= Theodore Trautwein =

American judge (1920–2000)

Theodore Walter Trautwein (March 29, 1920 - August 17, 2000) was an American judge from New Jersey who presided over issues related to release of reporter's notes that arose from the 1978 murder trial of "Dr. X" physician Mario Jascalevich, in which Trautwein held a reporter from The New York Times in contempt for refusing to turn over these investigative notes and held the reporter involved in jail for 40 days, triggering a separate set of cases on the limits of shield laws in protecting journalists from testifying about information they collected from their sources.

==Early life and education==
Trautwein was born in Paramus, New Jersey on March 29, 1920, attended Hackensack High School and earned a baseball scholarship at Columbia University. He was drafted by the St. Louis Cardinals as a pitcher, but needed to work to help support his family and got a job as a stevedore. After attending the United States Merchant Marine Academy, he served in the United States Navy during World War II. Following the completion of his military service, he attended New York University and earned his law degree from the New York University School of Law, passing the bar in 1953.

==Judicial career==
As a county court judge starting in 1964, and later as a district court judge, Trautwein issued rulings that supported creation of the New Jersey Meadowlands Commission to provide state oversight of development in the New Jersey Meadowlands and of the New Jersey Sports and Exposition Authority, which brought horse racing and professional sports to the Meadowlands.

He was named as a New Jersey Superior Court, Appellate Division judge in 1981.

===Dr. X. trial and shield laws===
In 1978, the "Dr. X" murder trial of Mario Jascalevich, a physician who had been charged with murdering three of his patients at an Oradell, New Jersey hospital with curare was brought to trial. The cases had occurred in the mid-1960s and the Bergen County Prosecutor's Office had declined to pursue the cases at the time. In 1976, reporter M. A. Farber of The New York Times wrote a series of articles that exposed the cases, with the public attention and outcry leading the Bergen County Prosecutor to reopen the cases, exhume and test the bodies for curare, and file charges against Dr.

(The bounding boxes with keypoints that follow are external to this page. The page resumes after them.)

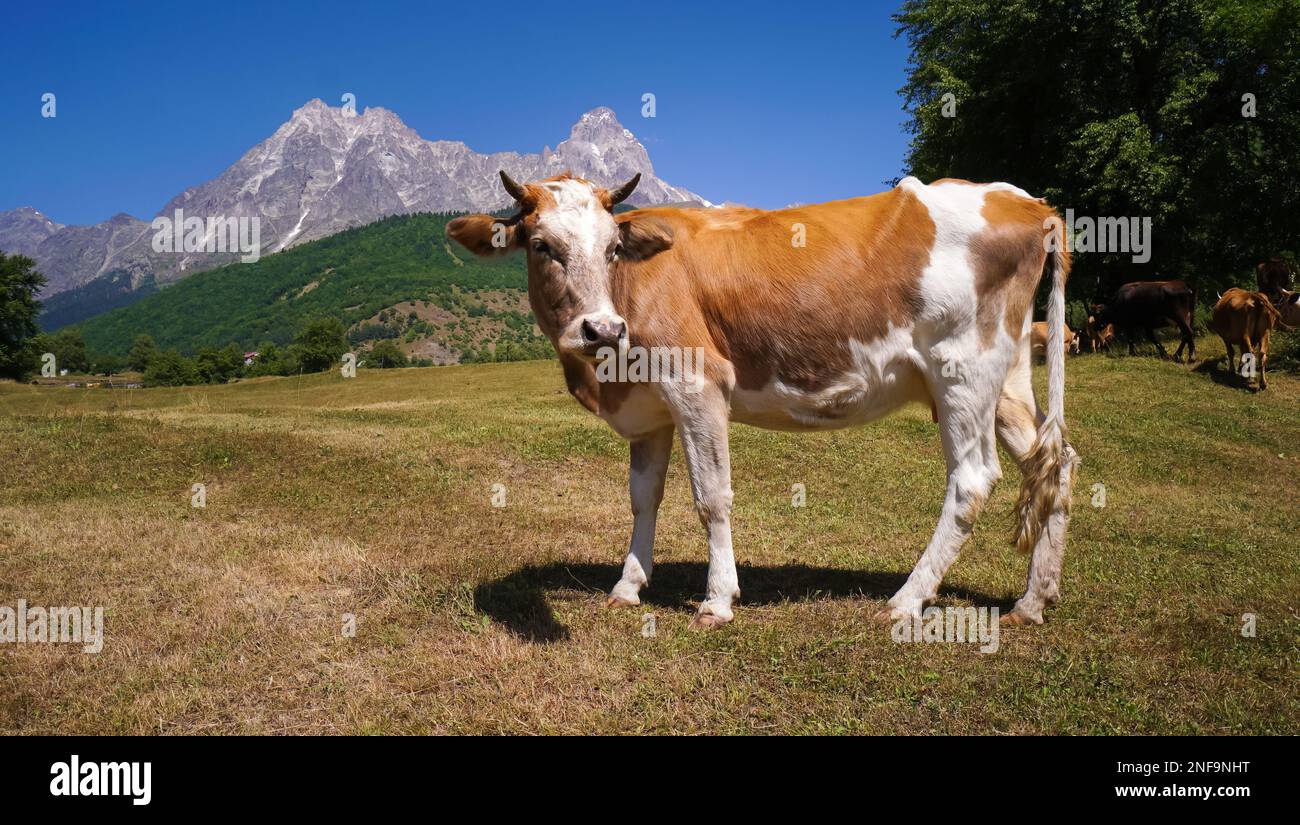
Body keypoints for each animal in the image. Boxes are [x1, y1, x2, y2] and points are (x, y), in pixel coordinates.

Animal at [448, 172, 1077, 628]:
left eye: (612, 248)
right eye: (541, 246)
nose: (602, 329)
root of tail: (1028, 202)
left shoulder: (697, 383)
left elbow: (711, 497)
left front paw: (717, 601)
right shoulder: (650, 412)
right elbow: (643, 498)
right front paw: (628, 586)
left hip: (962, 370)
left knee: (972, 481)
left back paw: (907, 599)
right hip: (1007, 379)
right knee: (1055, 464)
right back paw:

Jascalevich after the muscle relaxant was found by chemical analysis.

Attorney Raymond A. Brown blamed other doctors at the hospital of framing Jascalevich to cover up their own ineptitude and charged that Farber had conspired with prosecutors to advance their respective careers by pointing the finger of blame at Jascalevich. After Brown subpoenaed the reporter, Farber testified in the case but cited the First Amendment of the United States Constitution when he refused to turn over thousands of pages of the reporter's notes that the defense had requested, citing a compelling right to protect the identity of the sources used in the articles from individuals who had spoken to him with the expectation that their confidence would be maintained. Time magazine called the deadlock "a head-on collision between the First and Sixth Amendments", citing the conflict between the reporter's and newspaper's right of freedom of the press and the defendant's right to a fair trial. Trial judge William J. Arnold had Judge Trautwein address the issues related to the release of the papers in his role as an assignment judge for all Bergen County courts. In July 1978, Trautwein sentenced Farber to six months in jail and assessed fines of $5,000 each day to The Times, saying that Farber had chosen placing "your privilege and your concept of your constitutional rights above the rights of the people of this state and this defendant"

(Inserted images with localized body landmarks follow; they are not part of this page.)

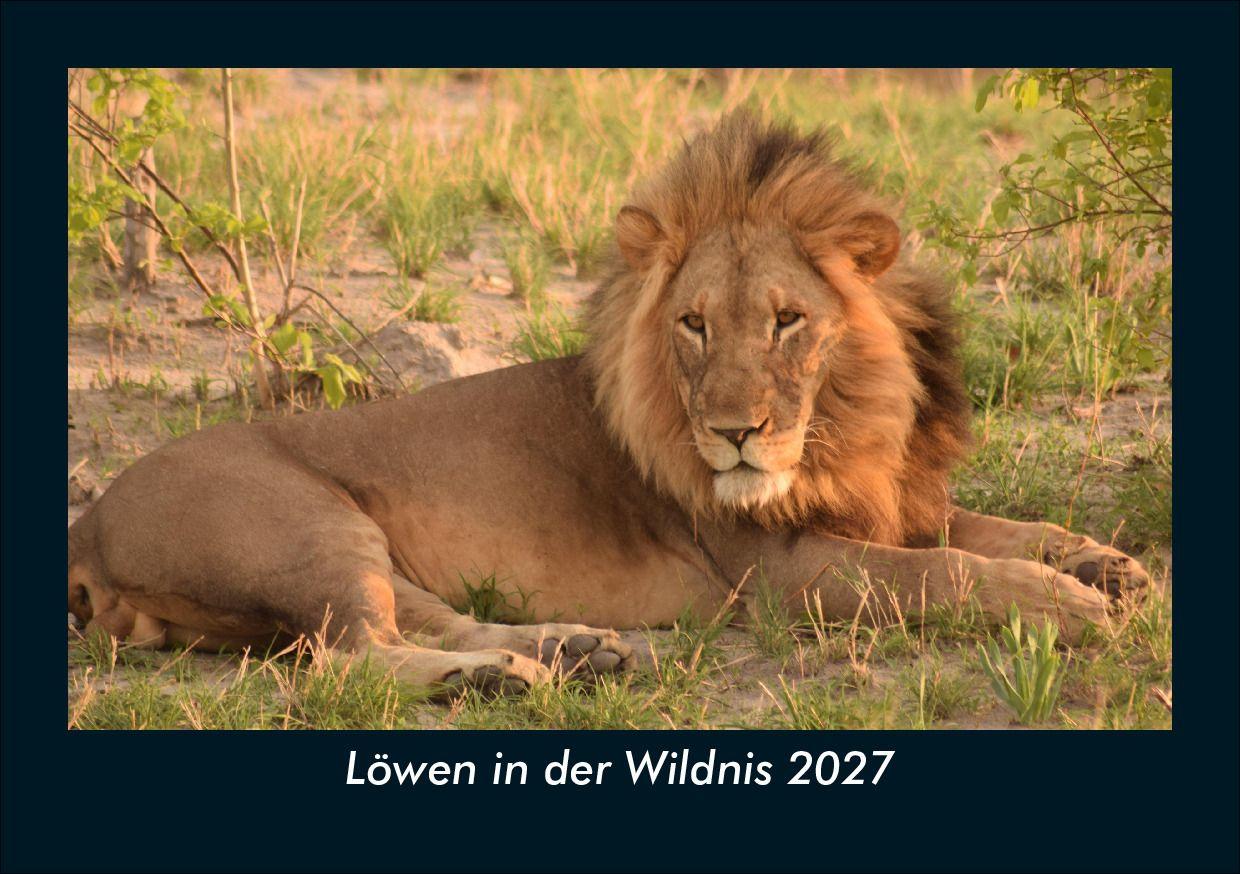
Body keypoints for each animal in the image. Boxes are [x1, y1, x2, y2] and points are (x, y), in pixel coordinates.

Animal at [67, 112, 1149, 696]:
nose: (734, 435)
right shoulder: (778, 571)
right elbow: (942, 573)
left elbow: (994, 526)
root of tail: (89, 520)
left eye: (788, 320)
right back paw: (493, 682)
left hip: (351, 546)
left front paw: (1104, 564)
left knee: (418, 622)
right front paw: (1065, 606)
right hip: (305, 527)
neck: (851, 423)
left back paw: (573, 651)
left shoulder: (897, 502)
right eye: (695, 325)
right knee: (349, 656)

With several breaks for appeals, Farber ended up spending a total 40 days in the Bergen County Jail and was not released until October 24 after Jascalevich was acquitted. The New Jersey Supreme Court upheld Trautwein's decision and stripped reports of shield law protections, though the New Jersey Legislature responded by passing even stronger shield laws to protect reporters. Governor of New Jersey Brendan Byrne pardoned Farber in 1982 and $100,000 of the fines were reimbursed to the newspaper.

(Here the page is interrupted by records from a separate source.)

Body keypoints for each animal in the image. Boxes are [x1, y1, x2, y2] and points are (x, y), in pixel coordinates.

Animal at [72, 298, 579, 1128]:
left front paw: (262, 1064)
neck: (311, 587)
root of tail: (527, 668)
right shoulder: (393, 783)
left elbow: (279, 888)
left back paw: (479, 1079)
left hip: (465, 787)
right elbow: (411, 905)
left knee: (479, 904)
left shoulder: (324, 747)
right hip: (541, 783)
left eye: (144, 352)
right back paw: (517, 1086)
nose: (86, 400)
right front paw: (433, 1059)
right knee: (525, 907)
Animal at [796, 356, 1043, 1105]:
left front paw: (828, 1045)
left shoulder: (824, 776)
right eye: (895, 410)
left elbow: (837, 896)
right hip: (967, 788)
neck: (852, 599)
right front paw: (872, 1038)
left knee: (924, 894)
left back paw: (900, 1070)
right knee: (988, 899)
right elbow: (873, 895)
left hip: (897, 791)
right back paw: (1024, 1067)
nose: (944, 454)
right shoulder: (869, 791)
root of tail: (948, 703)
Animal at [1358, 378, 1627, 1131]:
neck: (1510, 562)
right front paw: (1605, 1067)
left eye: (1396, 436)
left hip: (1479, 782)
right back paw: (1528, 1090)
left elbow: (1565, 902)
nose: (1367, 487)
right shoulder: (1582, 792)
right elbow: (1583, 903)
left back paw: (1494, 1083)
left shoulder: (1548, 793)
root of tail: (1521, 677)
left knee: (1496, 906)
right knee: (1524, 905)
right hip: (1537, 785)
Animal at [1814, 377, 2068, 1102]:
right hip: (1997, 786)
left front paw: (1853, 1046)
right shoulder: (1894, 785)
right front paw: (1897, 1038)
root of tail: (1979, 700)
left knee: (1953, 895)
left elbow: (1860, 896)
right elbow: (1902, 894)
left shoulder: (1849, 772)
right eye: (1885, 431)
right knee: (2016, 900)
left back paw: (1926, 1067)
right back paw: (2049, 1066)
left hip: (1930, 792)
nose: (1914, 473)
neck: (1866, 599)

Trautwein's actions in regard to Farber have been used as a case study in both law schools and schools of journalism. Jane E. Kirtley of the Reporters Committee for Freedom of the Press cited how "Farber's case roused journalists out of their complacency", noting that "Going to jail for more than a month is significant in anyone's eyes."

===Trantino parole===
Thomas Trantino had been sentenced to life in prison for the shooting deaths in 1963 of two police officers in Lodi, New Jersey. The New Jersey State Parole Board was willing to release him once arrangements were made for making restitution to the survivors and in 1980 assigned Trautwein responsibility for setting the amounts. Trautwein refused to do so, saying, "It would be a gruesome, illogical, self-evident act of futility to order the restoration of the victims' lives." Without the restitution arrangements, Trantino's parole had been rejected and he remained in jail beyond Trautwein's death. He was finally released in 2002, after spending 38 years in jail.

==Death==
A resident of Hollywood, Florida for the two years before his death, Trautwein died there at age 80 on August 17, 2000, of heart failure. He was survived by his wife, Lorna, a daughter, a son and four grandchildren.